- Born: Lilian Gertrude Wells 1874 Bolton, England
- Died: 1947 (aged 72–73) Weston-Super-Mare, England
- Education: Royal College of Art
- Known for: Painting, sculpture

= Lilian Parker =

British artist

Lilian Gertrude Parker née Lilian Gertrude Wells (1874–1947) was a British sculptor and painter.

==Biography==
Lilian Parker was born in Bolton in Lancashire where her father was a Wesleyan minister, which led to the family also living in Bromsgrove and Lowestoft for some periods of time and Lilian being largely educated at Clapham Park in London. She studied at the Royal College of Art in London where she received several medals and won two Queen's Prizes in National Art School Competitions.

Throughout her career Parker created portrait busts and figures and also painted watercolours. She exhibited works at both the Royal Academy in London between 1902 and 1927 and at the Paris Salon and with the Société des Artistes Français.
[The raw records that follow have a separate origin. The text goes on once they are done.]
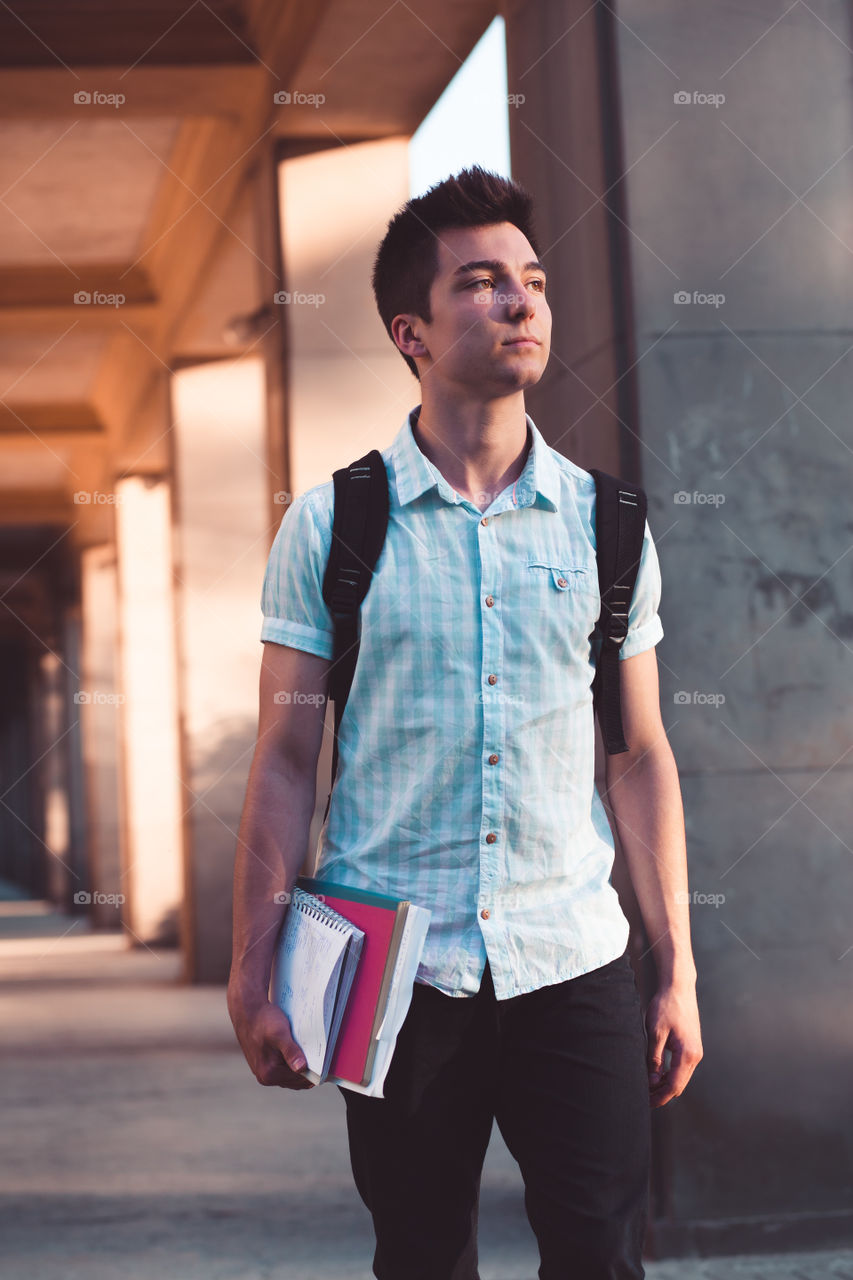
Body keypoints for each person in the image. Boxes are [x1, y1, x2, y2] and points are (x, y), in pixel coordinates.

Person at [227, 165, 703, 1280]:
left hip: (572, 957)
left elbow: (636, 755)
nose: (521, 302)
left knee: (600, 1254)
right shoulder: (334, 522)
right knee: (422, 1256)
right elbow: (287, 755)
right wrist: (253, 966)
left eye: (530, 281)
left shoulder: (609, 524)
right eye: (482, 284)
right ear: (412, 330)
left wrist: (674, 965)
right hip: (393, 967)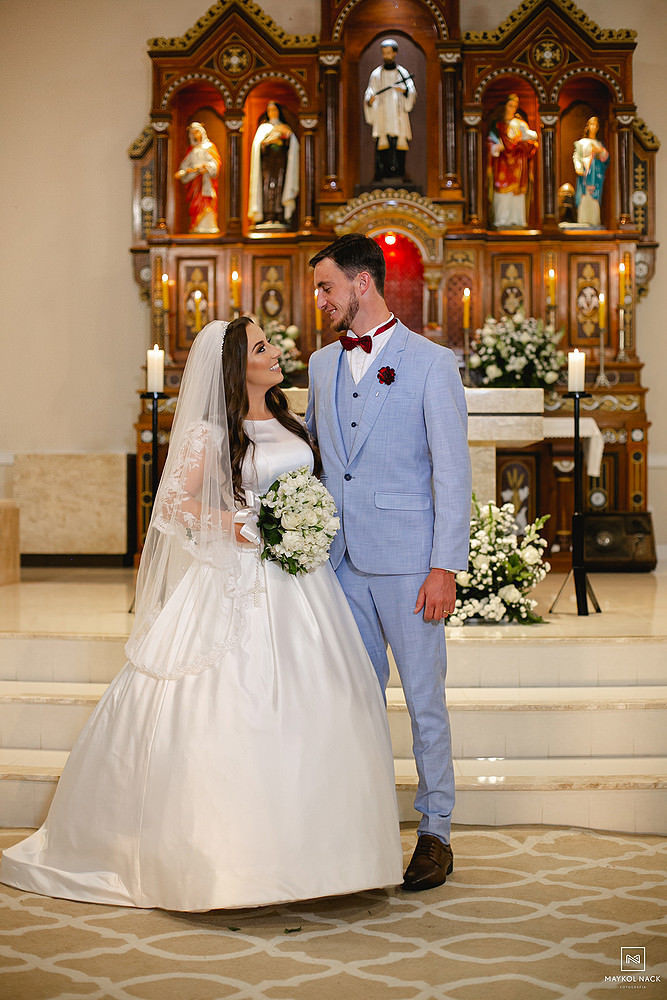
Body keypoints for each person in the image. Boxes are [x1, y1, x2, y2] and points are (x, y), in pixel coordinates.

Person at [0, 317, 403, 910]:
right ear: (238, 366)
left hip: (305, 583)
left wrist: (303, 524)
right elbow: (173, 504)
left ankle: (330, 859)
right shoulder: (212, 433)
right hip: (238, 577)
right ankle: (231, 863)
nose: (276, 351)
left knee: (328, 700)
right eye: (262, 346)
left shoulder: (293, 419)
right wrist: (242, 524)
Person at [307, 234, 472, 891]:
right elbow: (317, 458)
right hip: (340, 565)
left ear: (362, 284)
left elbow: (451, 473)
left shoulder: (430, 363)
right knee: (355, 702)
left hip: (410, 566)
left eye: (326, 287)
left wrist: (444, 567)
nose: (319, 300)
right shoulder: (320, 364)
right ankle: (366, 827)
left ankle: (436, 833)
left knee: (424, 703)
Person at [364, 39, 416, 181]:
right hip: (382, 114)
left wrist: (404, 91)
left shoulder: (402, 73)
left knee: (398, 144)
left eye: (388, 53)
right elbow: (370, 91)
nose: (386, 56)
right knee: (382, 144)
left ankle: (399, 172)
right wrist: (370, 100)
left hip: (398, 114)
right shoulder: (376, 74)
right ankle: (382, 173)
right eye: (384, 53)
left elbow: (411, 90)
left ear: (394, 53)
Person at [487, 92, 539, 228]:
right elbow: (491, 143)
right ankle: (501, 220)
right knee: (502, 192)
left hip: (518, 162)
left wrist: (521, 141)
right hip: (502, 163)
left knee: (517, 194)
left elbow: (531, 139)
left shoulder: (520, 124)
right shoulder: (498, 125)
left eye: (515, 106)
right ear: (504, 106)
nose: (512, 109)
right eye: (510, 105)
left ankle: (517, 220)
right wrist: (497, 147)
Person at [248, 102, 299, 227]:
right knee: (267, 188)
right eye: (270, 110)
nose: (272, 113)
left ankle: (280, 215)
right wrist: (268, 142)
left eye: (275, 110)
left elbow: (292, 144)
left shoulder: (284, 127)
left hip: (281, 163)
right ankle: (268, 215)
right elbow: (258, 146)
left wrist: (284, 138)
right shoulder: (263, 128)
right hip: (267, 164)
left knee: (280, 186)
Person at [174, 122, 221, 234]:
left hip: (206, 182)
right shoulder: (192, 150)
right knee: (195, 204)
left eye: (196, 132)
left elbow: (215, 164)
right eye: (192, 133)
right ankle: (196, 226)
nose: (194, 135)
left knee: (207, 203)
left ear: (201, 132)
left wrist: (207, 167)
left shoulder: (209, 147)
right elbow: (184, 166)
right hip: (195, 183)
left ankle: (208, 227)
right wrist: (185, 172)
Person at [573, 116, 609, 228]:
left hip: (596, 175)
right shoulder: (582, 143)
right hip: (585, 174)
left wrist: (599, 152)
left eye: (596, 125)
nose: (594, 127)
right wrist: (579, 167)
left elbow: (605, 158)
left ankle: (594, 221)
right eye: (592, 124)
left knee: (595, 198)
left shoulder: (599, 144)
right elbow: (577, 156)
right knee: (584, 197)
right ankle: (583, 220)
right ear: (588, 126)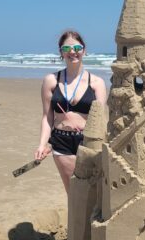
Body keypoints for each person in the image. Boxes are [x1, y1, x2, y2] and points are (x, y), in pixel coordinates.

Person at [35, 30, 107, 195]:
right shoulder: (51, 81)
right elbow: (47, 117)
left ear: (84, 50)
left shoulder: (97, 83)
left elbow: (100, 119)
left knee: (93, 193)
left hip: (88, 142)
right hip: (62, 141)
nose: (73, 52)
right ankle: (75, 222)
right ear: (61, 52)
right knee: (74, 193)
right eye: (67, 49)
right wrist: (42, 144)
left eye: (77, 47)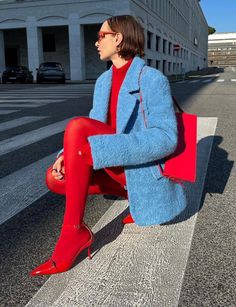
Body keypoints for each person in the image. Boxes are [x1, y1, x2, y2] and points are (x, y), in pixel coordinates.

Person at [30, 15, 186, 276]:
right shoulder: (104, 81)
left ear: (119, 38)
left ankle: (73, 233)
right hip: (111, 164)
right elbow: (94, 124)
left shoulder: (151, 79)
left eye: (102, 36)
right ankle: (131, 197)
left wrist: (106, 149)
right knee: (55, 178)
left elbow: (166, 138)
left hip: (138, 166)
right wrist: (66, 155)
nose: (96, 42)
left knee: (77, 127)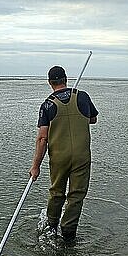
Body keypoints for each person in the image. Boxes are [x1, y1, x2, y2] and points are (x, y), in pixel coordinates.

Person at [29, 65, 98, 243]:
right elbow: (93, 119)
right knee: (76, 195)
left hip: (59, 157)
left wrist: (35, 166)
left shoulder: (47, 105)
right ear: (66, 79)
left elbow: (42, 138)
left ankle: (51, 227)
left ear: (50, 82)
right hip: (82, 155)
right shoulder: (82, 96)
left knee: (56, 192)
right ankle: (68, 232)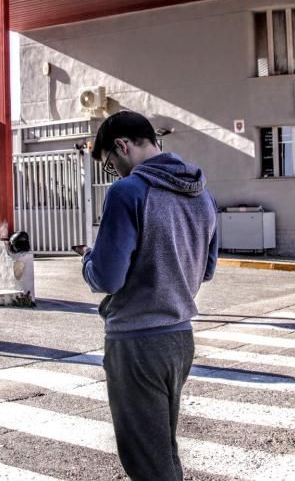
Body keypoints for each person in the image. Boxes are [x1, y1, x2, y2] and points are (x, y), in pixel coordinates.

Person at [81, 110, 218, 481]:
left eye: (110, 164)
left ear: (122, 146)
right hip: (180, 339)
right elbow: (206, 269)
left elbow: (107, 277)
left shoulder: (128, 192)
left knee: (147, 463)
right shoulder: (202, 193)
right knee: (163, 452)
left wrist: (87, 260)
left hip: (136, 342)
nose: (115, 172)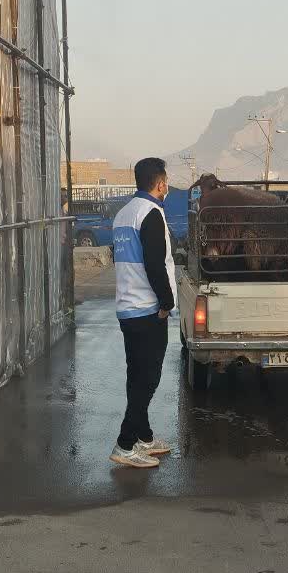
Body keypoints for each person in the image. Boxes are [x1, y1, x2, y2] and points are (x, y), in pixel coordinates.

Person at [109, 157, 177, 469]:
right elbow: (154, 264)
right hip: (148, 310)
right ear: (160, 184)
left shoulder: (124, 214)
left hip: (128, 307)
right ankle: (125, 444)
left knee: (137, 375)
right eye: (166, 182)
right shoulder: (151, 213)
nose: (167, 187)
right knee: (148, 378)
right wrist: (166, 303)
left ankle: (144, 437)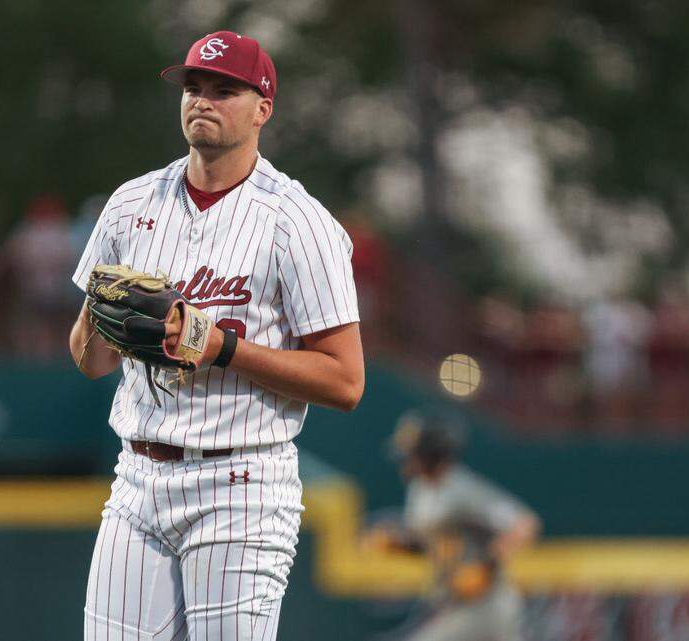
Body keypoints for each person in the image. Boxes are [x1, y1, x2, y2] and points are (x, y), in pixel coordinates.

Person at [68, 30, 364, 641]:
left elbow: (345, 381)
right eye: (193, 87)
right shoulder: (130, 205)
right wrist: (113, 321)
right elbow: (89, 359)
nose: (202, 100)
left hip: (242, 486)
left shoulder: (298, 223)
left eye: (223, 90)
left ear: (263, 109)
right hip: (138, 478)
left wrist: (222, 347)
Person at [367, 412, 540, 641]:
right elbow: (435, 544)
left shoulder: (461, 488)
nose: (406, 461)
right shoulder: (420, 490)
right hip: (453, 606)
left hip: (487, 606)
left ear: (430, 454)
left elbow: (525, 524)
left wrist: (485, 568)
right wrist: (400, 543)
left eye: (412, 454)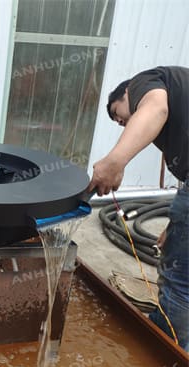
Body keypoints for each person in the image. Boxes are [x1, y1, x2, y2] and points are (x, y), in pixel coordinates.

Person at [88, 66, 189, 351]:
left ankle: (168, 351)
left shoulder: (144, 82)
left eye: (116, 111)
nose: (118, 121)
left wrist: (114, 162)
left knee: (179, 281)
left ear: (128, 94)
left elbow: (155, 107)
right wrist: (174, 229)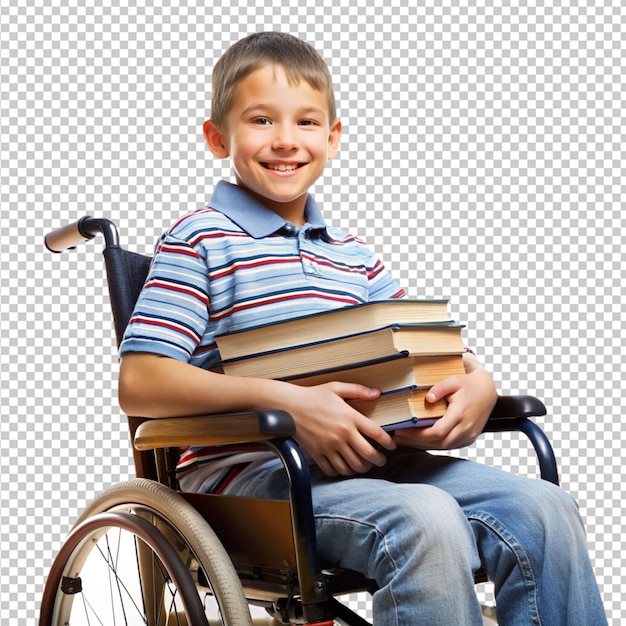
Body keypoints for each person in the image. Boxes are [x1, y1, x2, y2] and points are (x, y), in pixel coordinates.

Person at [118, 31, 606, 625]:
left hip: (374, 464)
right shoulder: (201, 239)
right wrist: (291, 405)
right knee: (424, 519)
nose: (284, 141)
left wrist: (477, 383)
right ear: (217, 137)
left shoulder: (353, 256)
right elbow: (140, 381)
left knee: (544, 509)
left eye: (305, 122)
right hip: (257, 474)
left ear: (333, 136)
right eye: (261, 120)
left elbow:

She also exhibited with the Royal Watercolour Society, the Royal Drawing Society and at the Walker Art Gallery in Liverpool. In 1902 she was elected an associate member of the Royal Drawing Society and in 1919 an associate of the Royal Watercolour Society.
She lived and worked in London and in 1908 married Frank Parker, a school master, and died in 1947 at Weston-Super-Mare in Somerset.